Perhaps I am not the only one, but my first year of teaching was very challenging for a number of reasons. Primary among those was my complete lack of understanding of how to create a classroom environment that was conducive to learning. All that I learned in my teacher training was that “You don’t need discipline. You need to create an environment where students want to learn.” Sounds great right? Easy peasy. What it has taken me years to get a handle on, and I still am not sure I have it, is the fine balance in a classroom that needs to exist between structure and creativity.
I think all teachers want what they teach to be motivating to their students. I don’t think that any of us begin our day thinking of ways to make our students’ lives difficult. I think that what I find difficult is how to find activities that are motivating and engaging to all of the kids in my class when they are all so different and have such a broad range of gifts and interests. This is where structure comes in. I need to structure my space and my interactions in such a way that students know what is expected of them, and that they know what happens when what they do does not meet those expectations.

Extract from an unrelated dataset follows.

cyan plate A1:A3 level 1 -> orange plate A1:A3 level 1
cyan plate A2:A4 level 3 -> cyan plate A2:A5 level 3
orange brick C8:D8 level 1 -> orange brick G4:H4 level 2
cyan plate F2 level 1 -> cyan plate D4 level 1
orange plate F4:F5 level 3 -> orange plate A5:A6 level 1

Here’s the rub though. This structure can or come at the expense of student engagement. Research has clearly shown that students learn more when they are engaged in their learning. Kids learn more when they have some element of choice to how or what they learn and learn more when they can reflect on and share their learning with others.
So, teachers walk a fine line between structure and creativity. Between discipline and motivation. Usually it is a fun journey. Occasionally it is draining. It is never boring.